## Task
Set out the listing word for word. End with the line that contains "Mean | −5.1".

## Information
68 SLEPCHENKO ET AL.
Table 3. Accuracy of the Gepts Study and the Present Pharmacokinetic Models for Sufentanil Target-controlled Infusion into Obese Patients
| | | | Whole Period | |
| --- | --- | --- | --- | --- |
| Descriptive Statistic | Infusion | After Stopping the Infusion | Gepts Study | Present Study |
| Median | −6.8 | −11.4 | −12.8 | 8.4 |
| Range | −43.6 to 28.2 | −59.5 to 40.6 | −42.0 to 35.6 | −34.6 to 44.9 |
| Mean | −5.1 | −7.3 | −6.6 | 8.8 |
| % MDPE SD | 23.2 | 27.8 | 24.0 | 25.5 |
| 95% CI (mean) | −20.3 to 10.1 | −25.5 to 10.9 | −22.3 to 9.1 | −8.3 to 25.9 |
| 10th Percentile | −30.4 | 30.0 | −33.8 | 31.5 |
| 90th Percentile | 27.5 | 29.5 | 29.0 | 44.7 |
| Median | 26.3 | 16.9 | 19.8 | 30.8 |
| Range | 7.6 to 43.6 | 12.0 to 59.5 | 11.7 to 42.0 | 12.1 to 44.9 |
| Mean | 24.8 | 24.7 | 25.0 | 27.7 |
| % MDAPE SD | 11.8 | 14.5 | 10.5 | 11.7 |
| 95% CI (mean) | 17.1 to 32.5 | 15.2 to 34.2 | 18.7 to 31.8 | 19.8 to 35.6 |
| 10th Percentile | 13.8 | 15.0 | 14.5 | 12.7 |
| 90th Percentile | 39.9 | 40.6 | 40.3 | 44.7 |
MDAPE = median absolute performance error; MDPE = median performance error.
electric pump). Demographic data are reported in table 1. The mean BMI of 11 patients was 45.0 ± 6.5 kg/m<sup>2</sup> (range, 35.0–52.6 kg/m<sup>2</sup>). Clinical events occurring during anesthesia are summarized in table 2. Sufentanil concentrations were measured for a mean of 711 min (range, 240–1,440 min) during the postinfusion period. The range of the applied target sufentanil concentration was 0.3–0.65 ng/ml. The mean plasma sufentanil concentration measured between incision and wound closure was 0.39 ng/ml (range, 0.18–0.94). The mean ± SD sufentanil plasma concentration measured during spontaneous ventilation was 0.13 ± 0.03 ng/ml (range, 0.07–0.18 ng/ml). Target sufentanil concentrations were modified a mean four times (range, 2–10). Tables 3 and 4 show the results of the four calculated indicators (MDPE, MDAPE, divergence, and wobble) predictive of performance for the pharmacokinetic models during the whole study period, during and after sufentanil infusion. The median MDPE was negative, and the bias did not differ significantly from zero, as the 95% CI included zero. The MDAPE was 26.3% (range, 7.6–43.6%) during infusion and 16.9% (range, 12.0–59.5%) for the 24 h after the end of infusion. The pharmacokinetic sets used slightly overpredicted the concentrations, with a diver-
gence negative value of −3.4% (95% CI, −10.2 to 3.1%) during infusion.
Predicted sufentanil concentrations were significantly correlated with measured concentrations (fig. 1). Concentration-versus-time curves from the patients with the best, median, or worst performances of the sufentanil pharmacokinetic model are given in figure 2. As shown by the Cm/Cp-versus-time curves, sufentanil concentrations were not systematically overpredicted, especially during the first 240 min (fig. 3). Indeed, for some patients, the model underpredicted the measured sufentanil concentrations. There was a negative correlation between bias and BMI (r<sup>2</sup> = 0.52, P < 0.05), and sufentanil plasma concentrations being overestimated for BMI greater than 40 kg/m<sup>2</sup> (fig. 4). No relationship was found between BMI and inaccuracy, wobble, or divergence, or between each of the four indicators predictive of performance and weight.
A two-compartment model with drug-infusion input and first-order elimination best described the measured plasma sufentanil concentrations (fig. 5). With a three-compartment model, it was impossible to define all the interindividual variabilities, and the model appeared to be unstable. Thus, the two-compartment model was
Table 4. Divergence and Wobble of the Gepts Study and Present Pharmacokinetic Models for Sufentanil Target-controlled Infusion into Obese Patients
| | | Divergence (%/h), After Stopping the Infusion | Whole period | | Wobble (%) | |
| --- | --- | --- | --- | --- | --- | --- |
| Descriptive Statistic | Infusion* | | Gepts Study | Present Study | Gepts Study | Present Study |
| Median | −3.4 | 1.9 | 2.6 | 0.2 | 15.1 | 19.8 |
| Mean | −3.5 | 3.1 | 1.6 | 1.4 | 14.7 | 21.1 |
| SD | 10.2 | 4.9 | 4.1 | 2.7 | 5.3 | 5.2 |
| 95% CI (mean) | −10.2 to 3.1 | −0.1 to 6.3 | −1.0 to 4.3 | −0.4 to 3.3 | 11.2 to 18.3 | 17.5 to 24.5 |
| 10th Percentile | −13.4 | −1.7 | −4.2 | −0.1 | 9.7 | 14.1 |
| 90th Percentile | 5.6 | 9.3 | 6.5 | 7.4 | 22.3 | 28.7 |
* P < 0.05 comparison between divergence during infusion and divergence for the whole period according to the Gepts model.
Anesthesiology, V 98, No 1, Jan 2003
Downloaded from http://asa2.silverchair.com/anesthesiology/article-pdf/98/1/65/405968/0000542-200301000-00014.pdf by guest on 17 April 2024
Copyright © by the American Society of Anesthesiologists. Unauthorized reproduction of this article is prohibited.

## Exercise solution
68 SLEPCHENKO ET AL.
Table 3. Accuracy of the Gepts Study and the Present Pharmacokinetic Models for Sufentanil Target-controlled Infusion into Obese Patients
| | | | Whole Period | |
| --- | --- | --- | --- | --- |
| Descriptive Statistic | Infusion | After Stopping the Infusion | Gepts Study | Present Study |
| Median | −6.8 | −11.4 | −12.8 | 8.4 |
| Range | −43.6 to 28.2 | −59.5 to 40.6 | −42.0 to 35.6 | −34.6 to 44.9 |
| Mean | −5.1 | −7.3 | −6.6 | 8.8 |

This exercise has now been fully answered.